New York State Division of Criminal Justice Services | Handout | Reuters
A federal judge is allowing accused child sex trafficker Jeffrey Epstein to file information about his finances under seal as he seeks to be released on bail.
The decision also comes amid questions about whether Epstein is nearly as wealthy as he has portrayed himself to be.
Judge Richard Berman on Thursday ordered Epstein’s lawyers to deliver his supplemental financial disclosure package by hand to Berman’s chambers in U.S. District Court in Manhattan by 9 a.m. Friday, according to a document posted Friday on the federal court system’s web site.
The order came after defense lawyers said they feared that information in the financial disclosures would further fuel a media frenzy about the case against Epstein, a former friend of President Donald Trump and former President Bill Clinton.
Epstein’s lawyers earlier Thursday had asked Berman to release the 66-year-old financier on a bond in an amount to be set by the judge, which could be secured by a mortgage on Epstein’s $77 million townhouse in Manhattan, as well as by his private plane.

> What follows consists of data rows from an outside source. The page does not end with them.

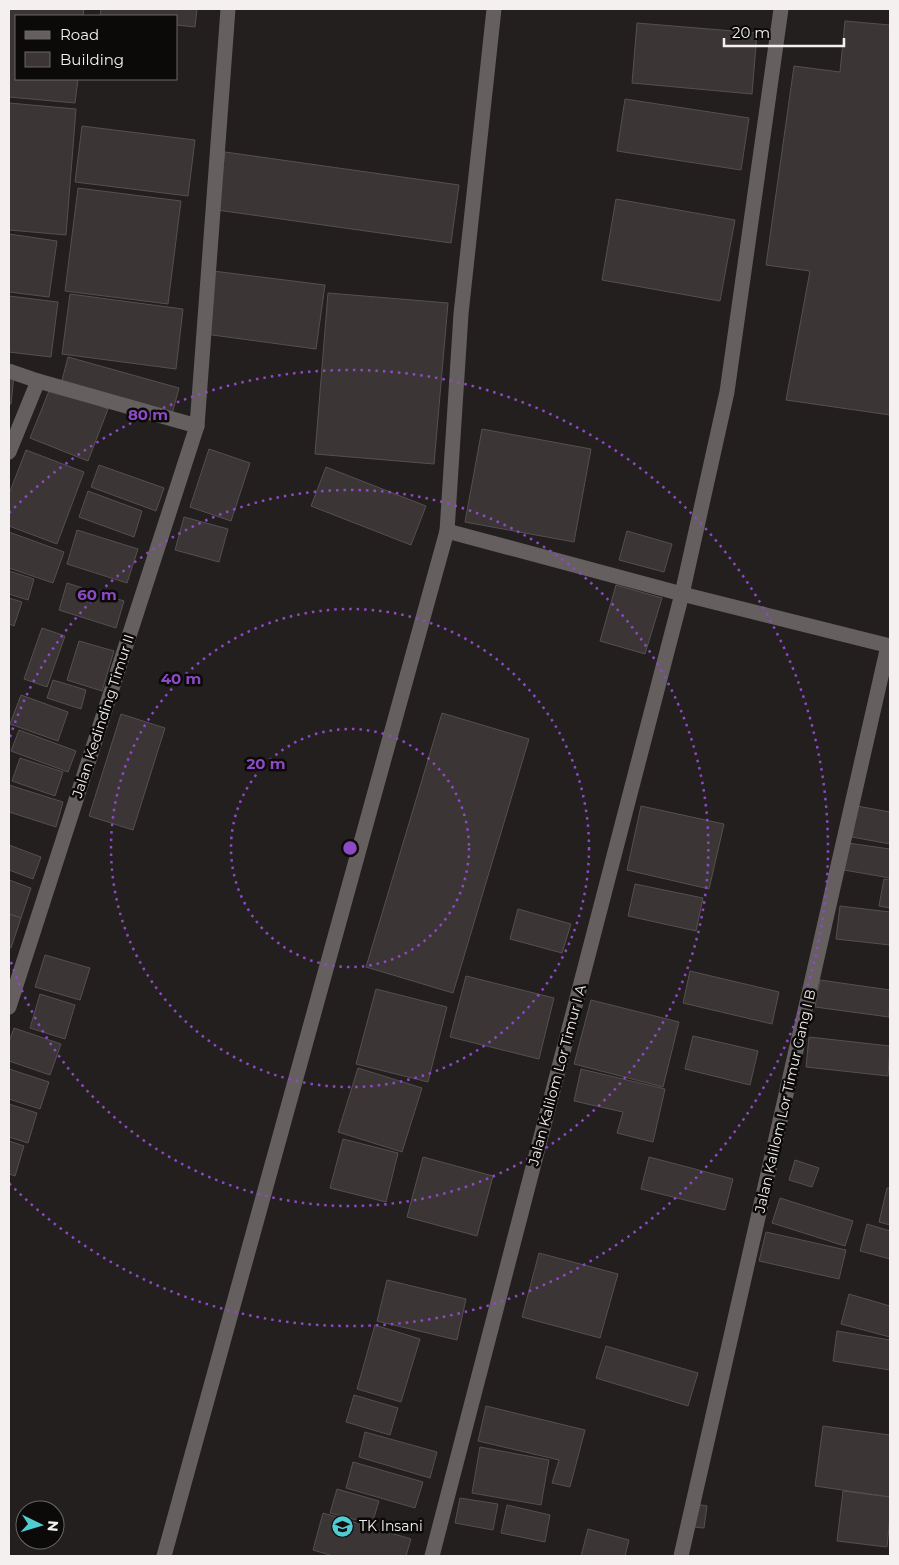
<svg xmlns="http://www.w3.org/2000/svg" width="899" height="1565" font-family="Montserrat,sans-serif">
<rect width="100%" height="100%" fill="#231f1e"/>
<g fill="#3b3635" stroke="#55504f">
<path d="M 9,9 L 84,9 L 83,16 L 16,16 L 16,79 L 78,79 L 75,103 L 9,97 Z"/>
<path d="M 101,9 L 197,9 L 195,27 L 176,25 L 176,16 L 100,16 Z"/>
<path d="M 845,21 L 890,25 L 890,415 L 786,400 L 810,271 L 766,265 L 794,66 L 840,72 Z"/>
<path d="M 637,23 L 757,33 L 752,94 L 632,83 Z"/>
<path d="M 625,99 L 749,118 L 741,170 L 617,151 Z"/>
<path d="M 9,103 L 76,109 L 66,235 L 9,230 Z"/>
<path d="M 82,126 L 195,140 L 188,196 L 75,182 Z"/>
<path d="M 225,152 L 459,185 L 451,243 L 217,210 Z"/>
<path d="M 78,188 L 181,201 L 168,304 L 65,291 Z"/>
<path d="M 616,199 L 735,220 L 720,301 L 602,280 Z"/>
<path d="M 9,234 L 57,241 L 49,297 L 9,292 Z"/>
<path d="M 213,271 L 325,285 L 316,349 L 205,334 Z"/>
<path d="M 328,293 L 448,303 L 434,464 L 315,454 Z"/>
<path d="M 70,294 L 183,309 L 176,369 L 62,354 Z"/>
<path d="M 9,296 L 58,302 L 51,357 L 9,352 Z"/>
<path d="M 68,357 L 179,388 L 172,414 L 61,384 Z"/>
<path d="M 9,374 L 14,375 L 11,404 L 9,404 Z"/>
<path d="M 51,386 L 108,409 L 88,461 L 30,438 Z"/>
<path d="M 482,429 L 591,449 L 574,542 L 465,522 Z"/>
<path d="M 209,449 L 250,463 L 231,521 L 190,507 Z"/>
<path d="M 26,450 L 84,472 L 57,544 L 9,526 L 9,494 Z"/>
<path d="M 99,465 L 164,488 L 156,511 L 91,487 Z"/>
<path d="M 326,467 L 426,506 L 411,545 L 311,506 Z"/>
<path d="M 88,491 L 142,511 L 134,537 L 79,517 Z"/>
<path d="M 184,517 L 228,529 L 219,562 L 175,550 Z"/>
<path d="M 77,530 L 138,549 L 127,583 L 67,564 Z"/>
<path d="M 627,531 L 672,544 L 664,572 L 619,560 Z"/>
<path d="M 9,532 L 64,552 L 53,583 L 9,568 Z"/>
<path d="M 9,571 L 34,579 L 28,600 L 9,594 Z"/>
<path d="M 67,583 L 124,601 L 116,628 L 59,610 Z"/>
<path d="M 616,585 L 662,598 L 645,654 L 600,641 Z"/>
<path d="M 9,598 L 22,602 L 14,626 L 9,624 Z"/>
<path d="M 42,628 L 65,636 L 47,687 L 24,679 Z"/>
<path d="M 79,641 L 114,651 L 102,691 L 67,680 Z"/>
<path d="M 53,680 L 86,690 L 81,709 L 47,698 Z"/>
<path d="M 21,695 L 68,712 L 58,741 L 10,724 Z"/>
<path d="M 442,713 L 529,739 L 453,993 L 366,967 Z"/>
<path d="M 121,714 L 165,728 L 133,830 L 89,816 Z"/>
<path d="M 19,730 L 76,751 L 68,772 L 11,751 Z"/>
<path d="M 20,758 L 63,772 L 55,796 L 12,781 Z"/>
<path d="M 9,785 L 63,802 L 56,827 L 9,812 Z"/>
<path d="M 641,806 L 724,824 L 709,889 L 627,870 Z"/>
<path d="M 857,806 L 890,812 L 890,844 L 852,837 Z"/>
<path d="M 848,843 L 890,849 L 890,878 L 844,870 Z"/>
<path d="M 9,845 L 41,857 L 33,879 L 9,870 Z"/>
<path d="M 884,879 L 890,880 L 890,908 L 879,906 Z"/>
<path d="M 9,880 L 31,888 L 21,918 L 9,914 Z"/>
<path d="M 635,884 L 703,898 L 696,931 L 628,916 Z"/>
<path d="M 840,906 L 890,912 L 890,945 L 836,939 Z"/>
<path d="M 518,909 L 571,924 L 562,953 L 510,939 Z"/>
<path d="M 9,914 L 21,918 L 11,948 L 9,947 Z"/>
<path d="M 45,955 L 90,968 L 80,1000 L 35,987 Z"/>
<path d="M 690,971 L 779,992 L 772,1024 L 683,1003 Z"/>
<path d="M 466,976 L 554,998 L 539,1059 L 450,1037 Z"/>
<path d="M 820,980 L 890,990 L 889,1017 L 815,1007 Z"/>
<path d="M 376,989 L 447,1007 L 428,1082 L 356,1064 Z"/>
<path d="M 40,994 L 75,1005 L 65,1039 L 30,1028 Z"/>
<path d="M 591,1000 L 679,1022 L 663,1087 L 574,1064 Z"/>
<path d="M 14,1028 L 61,1044 L 50,1075 L 9,1061 L 9,1042 Z"/>
<path d="M 693,1036 L 758,1051 L 750,1085 L 685,1069 Z"/>
<path d="M 809,1037 L 890,1046 L 888,1076 L 806,1067 Z"/>
<path d="M 358,1068 L 422,1088 L 402,1152 L 338,1132 Z"/>
<path d="M 9,1069 L 49,1082 L 40,1109 L 9,1099 Z"/>
<path d="M 581,1069 L 665,1089 L 653,1142 L 617,1133 L 623,1112 L 574,1101 Z"/>
<path d="M 9,1104 L 37,1113 L 28,1143 L 9,1137 Z"/>
<path d="M 343,1139 L 398,1153 L 386,1202 L 330,1188 Z"/>
<path d="M 9,1141 L 24,1146 L 15,1176 L 9,1174 Z"/>
<path d="M 423,1157 L 493,1176 L 477,1236 L 407,1217 Z"/>
<path d="M 649,1157 L 733,1179 L 725,1210 L 641,1189 Z"/>
<path d="M 795,1160 L 819,1168 L 812,1187 L 789,1180 Z"/>
<path d="M 887,1188 L 890,1188 L 890,1225 L 879,1222 Z"/>
<path d="M 780,1198 L 853,1221 L 845,1246 L 772,1223 Z"/>
<path d="M 867,1224 L 890,1231 L 890,1259 L 860,1251 Z"/>
<path d="M 766,1232 L 846,1250 L 839,1279 L 759,1261 Z"/>
<path d="M 539,1253 L 618,1274 L 600,1338 L 522,1317 Z"/>
<path d="M 387,1280 L 466,1299 L 457,1340 L 377,1321 Z"/>
<path d="M 849,1294 L 890,1306 L 890,1337 L 841,1324 Z"/>
<path d="M 375,1325 L 420,1339 L 401,1402 L 357,1389 Z"/>
<path d="M 837,1331 L 890,1340 L 890,1370 L 833,1361 Z"/>
<path d="M 606,1346 L 698,1373 L 688,1406 L 596,1378 Z"/>
<path d="M 354,1395 L 398,1408 L 390,1435 L 346,1422 Z"/>
<path d="M 486,1406 L 585,1430 L 570,1487 L 552,1483 L 559,1460 L 478,1441 Z"/>
<path d="M 823,1426 L 890,1435 L 890,1497 L 815,1486 Z"/>
<path d="M 365,1432 L 437,1452 L 430,1478 L 359,1457 Z"/>
<path d="M 480,1447 L 549,1460 L 541,1505 L 472,1493 Z"/>
<path d="M 353,1462 L 423,1482 L 415,1508 L 346,1488 Z"/>
<path d="M 337,1489 L 379,1501 L 372,1524 L 330,1513 Z"/>
<path d="M 843,1491 L 890,1497 L 890,1517 L 887,1547 L 837,1541 Z"/>
<path d="M 460,1498 L 498,1504 L 493,1530 L 455,1523 Z"/>
<path d="M 695,1504 L 707,1506 L 704,1528 L 692,1527 Z"/>
<path d="M 507,1505 L 550,1515 L 545,1542 L 501,1533 Z"/>
<path d="M 323,1513 L 411,1539 L 406,1556 L 333,1556 L 313,1550 Z"/>
<path d="M 588,1529 L 629,1540 L 625,1556 L 581,1556 Z"/>
</g>
<g fill="none" stroke-linecap="round" stroke-linejoin="round">
<g stroke="#65605f" stroke-width="15">
<path d="M 9,371 L 38,381 L 197,426"/>
<path d="M 9,452 L 38,381"/>
<path d="M 447,531 L 682,594 L 890,646"/>
<path d="M 9,1007 L 197,426 L 228,9"/>
<path d="M 164,1556 L 447,531 L 461,314 L 494,9"/>
<path d="M 432,1556 L 682,594 L 727,392 L 781,9"/>
<path d="M 681,1556 L 888,646"/>
</g>
</g>
<g fill="none" stroke="#8d49c6" stroke-width="2.5" stroke-dasharray="2.5 5">
<circle cx="350" cy="848" r="119"/>
<circle cx="350" cy="848" r="239"/>
<path d="M10 737A358 358 0 1 1 10 959"/>
<path d="M9 513A478 478 0 1 1 9 1183"/>
</g>
<defs>
<symbol id="school-disc" viewBox="-11 -11 22 22"><circle r="9.5" fill="#51ccd3" stroke="#0b0a09"/><path d="M0-5L7-2L0 1L-7-2ZM-4 1L0 2.5L4 1V4Q0 6-4 4Z" fill="#111"/></symbol>
</defs>
<g fill-rule="evenodd">
<use href="#school-disc" x="330" y="1514" width="25" height="25"/>
</g>
<g text-anchor="middle" stroke-width="5" stroke-linejoin="round" paint-order="stroke">
<g font-size="14" fill="#f3f0ef" stroke="#0b0a09">
<text transform="translate(103 716) rotate(-72)" y="5">Jalan Kedinding Timur II</text>
<text transform="translate(557 1075) rotate(-75)" y="5">Jalan Kalilom Lor Timur I A</text>
<text transform="translate(785 1101) rotate(-77)" y="5">Jalan Kalilom Lor Timur Gang I B</text>
</g>
<g font-size="14" fill="#f3f0ef" stroke="#0b0a09" text-anchor="start">
<text x="359" y="1531">TK Insani</text>
</g>
</g>
<circle cx="350" cy="848" r="8" fill="#8d49c6" stroke="#0b0a09" stroke-width="2.5"/>
<g font-size="15" text-anchor="middle" font-weight="bold" fill="#8d49c6" stroke="#0b0a09" stroke-width="5" stroke-linejoin="round" paint-order="stroke">
<text x="148" y="420">80 m</text>
<text x="97" y="600">60 m</text>
<text x="181" y="684">40 m</text>
<text x="266" y="769">20 m</text>
</g>
<rect width="899" height="1565" fill="none" stroke="#f3f0ef" stroke-width="20"/>
<rect x="15" y="15" width="162" height="65" fill="#0b0a09" stroke="#686665"/>
<rect x="25" y="31" width="25" height="8" fill="#65605f" stroke="#686665"/>
<text x="60" y="40" font-size="15" fill="#f3f0ef">Road</text>
<rect x="25" y="52" width="25" height="15" fill="#3b3635" stroke="#686665"/>
<text x="60" y="65" font-size="15" fill="#f3f0ef">Building</text>
<g transform="translate(40 1525) rotate(95)"><circle r="24" fill="#0b0a09" stroke="#686665"/>
<path d="M0-4L9 19L0 12L-9 19Z" fill="#51ccd3"/>
<text y="-8" font-size="14" font-weight="bold" text-anchor="middle" fill="#f3f0ef">N</text>
</g>
<path d="M724 38v8h120v-8" fill="none" stroke="#f3f0ef" stroke-width="2.5"/>
<text x="732" y="38" font-size="15" fill="#f3f0ef" stroke="#0b0a09" stroke-width="4" paint-order="stroke">20 m</text>
</svg>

Prosecutors want to keep Epstein locked up in a downtown Manhattan jail until his trial on charges he had dozens of underage girls visit his townhouse and Palm Beach, Fla., mansion so that he could sexually abuse them from 2002 through 2005. Prosecutors say he is a flight risk because of his wealth, and a danger to the public.
A detention hearing for Epstein is scheduled for Monday.

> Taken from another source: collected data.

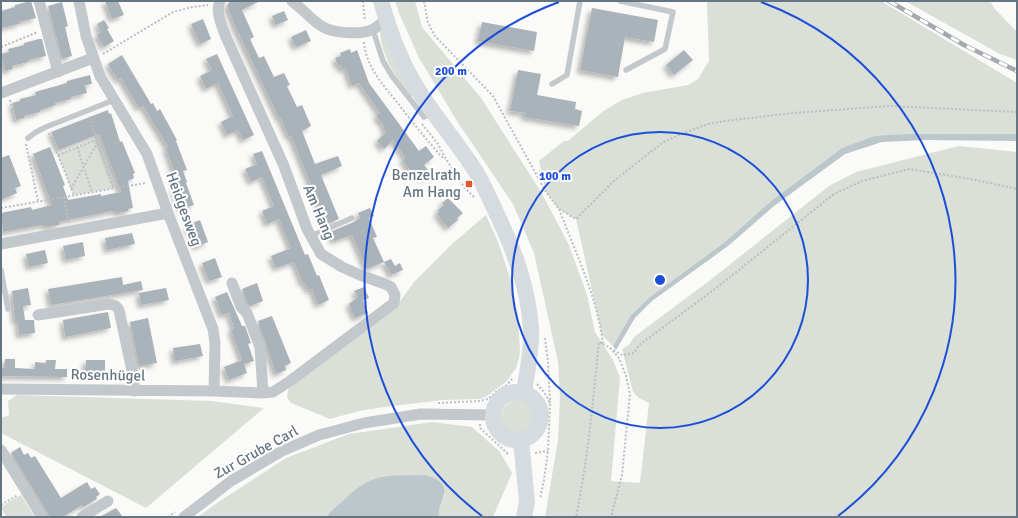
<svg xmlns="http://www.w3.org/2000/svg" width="1018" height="518" viewBox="0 0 1018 518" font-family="Signika,sans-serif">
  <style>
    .green { fill: #dadfd7 }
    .water { fill: #bbc7cb }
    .building { fill: #aab3b9; filter: url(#shadow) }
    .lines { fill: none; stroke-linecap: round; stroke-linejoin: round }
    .path { stroke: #bbbfc2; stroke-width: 2; stroke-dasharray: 2 2; stroke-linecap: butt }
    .service { stroke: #c3c8cc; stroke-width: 5.5 }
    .minor { stroke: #c3c8cc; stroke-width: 11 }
    .secondary { stroke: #d6dbdf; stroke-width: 16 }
    .rail-casing { stroke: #a2aab0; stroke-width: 4.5 }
    .rail { stroke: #fff; stroke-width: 3; stroke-dasharray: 9; stroke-linecap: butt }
    .ring { fill: none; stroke: #1d4ed8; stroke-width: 2 }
    .poi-dot { fill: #e4572e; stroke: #fff; stroke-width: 1.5 }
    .labels { text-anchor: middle; stroke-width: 4; stroke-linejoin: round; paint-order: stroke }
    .poi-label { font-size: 15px; fill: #657683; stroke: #fff; text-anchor: end }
    .street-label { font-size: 15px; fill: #657683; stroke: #fff }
    .centre { fill: #1d4ed8; stroke: #fff; stroke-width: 2 }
    .ring-label { font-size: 12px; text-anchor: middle; font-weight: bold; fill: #1d4ed8; stroke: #fff; stroke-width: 4; stroke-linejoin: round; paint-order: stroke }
  </style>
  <defs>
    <filter id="shadow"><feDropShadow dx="-3.5" dy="3.5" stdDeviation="2" flood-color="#0004"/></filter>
  </defs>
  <rect width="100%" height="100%" fill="#fafaf8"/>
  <path class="green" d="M395 1H415L422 27 481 98 541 192 569 245 587 295 595 332 613 360 620 378 611 481 640 483 649 403 639 398 633 392 622 349 629 345 634 337 709 281 829 186 856 172 959 146 1017 152V517H545L558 440 560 399 558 362 534 253 513 204 457 121 419 58 399 13Z
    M707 1H881L1017 83V134H905L842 148 771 201 725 242 650 297 631 315 613 346 602 335 576 219 559 209 546 192 539 161 564 141H568L602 112 622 100 643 93 688 85 698 79 709 61Z
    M905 1H990L994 8 1017 32V60L1000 54Z
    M383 30 414 95 411 97C397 79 381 56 380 31Z
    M97 139 114 188 74 195 58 155Z
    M486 215 498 242 512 284 518 315 520 351 519 358 516 368 507 381 487 396 480 399 443 400 384 407 359 411 330 419 291 403 287 397 289 386 398 304 414 282 453 243Z
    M17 395 212 401 264 408 146 508 1 433V418L9 415 8 401Z
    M501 417a17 17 0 1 1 34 0a17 17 0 1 1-34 0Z
    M432 422 472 427 500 452 512 473 493 517H439V510L445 494 329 514 327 517H198L214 505 286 458 349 434Z
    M21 495 35 517H6L1 507Z"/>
  <path class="water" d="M905 134H1017V141L925 140 882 142 845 154 774 206 728 246 652 301 635 318 616 350 613 346 631 315 650 297 725 242 771 201 842 148 875 136Z
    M424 475C434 477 447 482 444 495 442 503 438 508 439 517H327C331 510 339 505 345 499 373 472 387 476 424 475Z"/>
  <path class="building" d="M31 1 36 18 19 22V24L1 28V11L15 7V5Z
    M105 1H118L124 15 112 19Z
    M230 1H260L242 10 254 37 250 39 259 58 264 56 274 77 284 73 290 85 287 86 297 107 302 105 311 126 302 131 315 164 338 156 342 166 321 175 339 219 327 224 291 136 289 137 280 117 279 118 237 30 227 6Z
    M62 2 68 26 65 27 72 56 62 59 48 6Z
    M592 8 658 20 654 42 625 37 618 77 580 70Z
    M284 11 288 20 276 25 272 16Z
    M203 19 211 39 200 44 191 24Z
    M104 20 109 28 107 29 114 41 104 47 97 35 101 32 97 24Z
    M482 22 537 32 534 51 478 41Z
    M306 30 311 41 296 47 291 37Z
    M39 39H42L46 56 28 60V62L12 66 13 69 5 71 1 54 9 52 8 49 24 45V43Z
    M350 49 351 53 357 50 369 83 419 151 426 146 434 157 424 165 431 174 423 179 417 170 412 172 403 161 405 157 393 140 384 149 377 141 386 132 383 128 385 127 376 116 380 113 359 83 352 86 346 68 342 70 340 65 338 66 335 58 341 56 340 53Z
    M684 50 693 60 674 75 666 65Z
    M217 54 254 135 243 140 238 130 227 135 224 128 221 122 233 116 218 83 206 89 200 76 212 70 206 59Z
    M122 55 151 104 153 103 157 111 160 109 177 140 176 141 187 170 183 171 187 182 186 183 194 205 181 209 173 187 179 185 166 148 168 147 143 106 139 108 121 78 118 80 108 64Z
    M518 70 541 74 537 95 576 102 575 109 582 111 579 126 524 117 525 113 510 111Z
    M90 75 92 84 85 85 87 93 71 97V99L55 103 56 105 40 110V112L24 116V118L16 120 12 103 20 101V99L36 95 35 92 67 83V81Z
    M108 110 109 114 111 113 120 142 122 141 135 173 133 174 134 178 128 181 133 208 128 209 129 211 117 213V211H112L63 221 59 222V225L47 227V225H42L3 232 1 213 31 207 32 210 52 205 33 154 50 147 65 185 63 186 68 200 101 194V196L121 192 99 134 59 150 51 132Z
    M262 151 305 255 308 254 317 276 319 275 329 300 318 305 312 289 308 290 305 283 303 284 294 262 276 268 271 256 291 248 279 219 267 224 265 218 262 211 274 206 262 177 251 182 245 169 257 164 253 154Z
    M9 155 21 186 15 188 17 193 1 200V158Z
    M448 198 463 213 457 218 458 220 448 228 437 214 439 212 438 210 444 205 442 203Z
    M370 208 374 216 369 218 377 237 373 238 384 262 367 269 352 235 334 241 330 232 354 222 360 218 358 213Z
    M200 220 208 242 196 247 187 225Z
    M132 233 135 244 107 250 105 238Z
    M83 242 85 256 66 260 63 246Z
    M45 250 48 263 29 267 26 254Z
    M215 258 222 277 209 281 202 263Z
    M391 259 395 266 400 263 403 270 391 275 388 268 390 267 387 268 384 262Z
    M122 277 123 285 141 281 143 290 51 305 48 289Z
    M257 283 263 301 250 306 247 303 242 289Z
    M364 287 369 298 363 300 368 313 355 318 349 304 358 297 354 291Z
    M28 288 31 305 23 306 25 320H34L35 333 19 335 18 321H15L12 291Z
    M166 288 169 300 141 305 139 293Z
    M227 292 242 326H245L251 343 248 344 254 361 244 364 247 373 229 380 224 367 242 360 231 330 234 328 229 313 222 315 215 297Z
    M108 312 111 328 65 337 63 320Z
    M272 316 291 363 285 366 286 370 276 374 258 321Z
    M148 318 157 363 139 366 130 322Z
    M200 344 203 356 175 361 173 348Z
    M5 359H15V368L35 369V362L46 363V360H56L55 369H67V377L1 376V368H5Z
    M86 360H105V374L85 373Z
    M20 447 24 455 28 453 31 458 35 456 61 498 87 482 91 489 95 487 100 494 96 497 97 499 83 507 82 505 63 517H50L11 453Z
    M116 508 123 517H100Z"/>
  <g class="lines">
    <path class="path" d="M363 1 365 21
      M424 1 428 23 435 36 493 96 546 192 559 209 576 219 615 180 662 143 681 134 708 124 725 121 793 113 890 106 1017 112
      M364 42C366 68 385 87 400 106 413 123 427 140 441 156L445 159
      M1 47 38 32
      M103 54 173 12 192 7 208 5
      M10 100 15 122
      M89 117 114 188
      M422 124 438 144 446 159 464 187 475 198
      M49 133 74 195
      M26 144 38 201
      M77 147 92 192
      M58 155 97 139
      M71 189 98 142
      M64 197 69 222
      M1 208 146 183
      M559 209C576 254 597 296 603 344L599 342C593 400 588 459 576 517
      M545 338 548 362 550 403
      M603 344 610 348 619 358 626 376 630 394 622 475 611 517
      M610 348 622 355 634 353 639 345 715 289 834 194 862 181 909 169 976 180 1017 189
      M537 384 544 392 550 403 548 451 544 480 540 499
      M438 403 480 401 488 399 497 391 507 385 513 378
      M480 424V428L509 455
      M535 453 548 451
      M1 505 18 495
      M168 517 175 512"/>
    <path class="service" d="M620 1 673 12 665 49 626 70
      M373 30 383 61 392 76 424 117 431 113
      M552 84 567 75 580 1
      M28 138 36 132 46 127 114 100
      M311 236 352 218
      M1 270 8 309"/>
    <path class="minor" d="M39 1 58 72
      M79 1 86 36 100 76 147 154 168 213 213 329 215 343 214 391 263 393 273 392 290 381 394 303 395 295 391 287 385 284 360 275 342 267 321 254 307 229 284 166 226 37C222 26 215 12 220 1
      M292 1C303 9 311 20 323 27 333 33 360 35 371 30 377 28 381 23 386 20
      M1 93 93 58
      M1 244 168 213
      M232 283 241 307 247 313 260 347 263 393
      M38 315 109 304 116 306 119 310 134 380V391
      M1 389 214 391
      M1 450 42 517
      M82 517 108 501
      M184 517 231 481 282 451 319 435 364 423 421 414 493 415"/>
    <path class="secondary" d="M381 1C390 34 403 67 422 96 440 123 461 148 478 175 484 186 489 197 494 208 513 247 528 285 531 329 532 350 527 372 524 392
      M493 416a24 24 0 1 1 48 0a24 24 0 1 1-48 0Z
      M521 440 527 502 524 517"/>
    <g class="rail-casing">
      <path id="rail" d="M889 1 964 45 1017 71"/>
    </g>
    <use href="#rail" class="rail"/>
  </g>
  <g class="ring">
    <circle cx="660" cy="280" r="148"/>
    <path d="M482 516A296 296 0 0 1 559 2M761 2A296 296 0 0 1 838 516"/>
  </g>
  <rect class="poi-dot" x="465" y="180" width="8" height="8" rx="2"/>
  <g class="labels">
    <g class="poi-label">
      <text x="461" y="180">Benzelrath<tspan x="461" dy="17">Am Hang</tspan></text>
    </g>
    <g class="street-label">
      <text transform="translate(184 209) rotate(70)" y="5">Heidgesweg</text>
      <text transform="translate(319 212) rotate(67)" y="5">Am Hang</text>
      <text transform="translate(108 375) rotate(1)" y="5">Rosenhügel</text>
      <text transform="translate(256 452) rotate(-29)" y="5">Zur Grube Carl</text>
    </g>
  </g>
  <circle cx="660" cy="280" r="6" class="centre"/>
  <g class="ring-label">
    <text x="451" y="75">200 m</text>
    <text x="555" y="180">100 m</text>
  </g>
  <rect width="1018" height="518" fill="none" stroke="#657683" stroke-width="4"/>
</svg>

Normally, a defendant in a criminal case files a disclosure with the court detailing their financial assets so that a judge can determine an appropriate bail amount. But Epstein’s lawyers, in court filings, noted that Epstein “has not yet provided a complete financial disclosure” because of their advice to him that he should wait to do so “to ensure the accuracy and completeness of the information provided to the Court.”
In asking Berman to allow them to file the additional financial information under seal, defense lawyers cited “the exceptional amount of publicity that has been generated by this case, much of which relates to his finances.”
“Under the Bail Reform Act, financial information provided by a defendant to a pretrial services officer ‘shall be used only for the purposes of a bail determination and shall otherwise be confidential,'” the lawyers wrote. “Here, in the event Mr. Epstein is required to publicly file his financial statement, the information contained therein will inevitably be widely disseminated in the news media, contravening the statutory requirement of confidentiality.”
The New York Times published an article on Wednesday with the headline “Jeffrey Epstein’s Fortune May Be More Illusion Than Fact, ” which said that “there is little evidence” that Epstein is, as has been reported before, a billionaire.
NBC News reported Thursday that a number of charities said that they never received donations that Epstein claims to have made.
That said, Epstein has significant assets, including his Manhattan townhouse, and other properties elsewhere, among them his own island in the U.S. Virgin Islands.
Epstein was arrested last Saturday after flying on his private plane to a New Jersey airport from France.
He has pleaded not guilty in the case, where he faces up to 45 years in prison if convicted.
On Friday, Trump’s Labor secretary, Alex Acosta, resigned amid continued outrage over his approval of a federal non-prosecution agreement with Epstein reached in 2007, when Acosta was the U.S. attorney for Miami.
At the time, Epstein was under investigation by Acosta’s prosecutors for alleged criminal conduct that mirror the conduct alleged in new federal case filed against Epstein by prosecutors in New York.
Epstein, in exchange for his deal with Acosta, pleaded guilty in 2008 to a Florida state charge of procuring an underage person for prostitution. He served 13 months in state custody, with much of that time served on work release, and was ordered to register as a sex offender.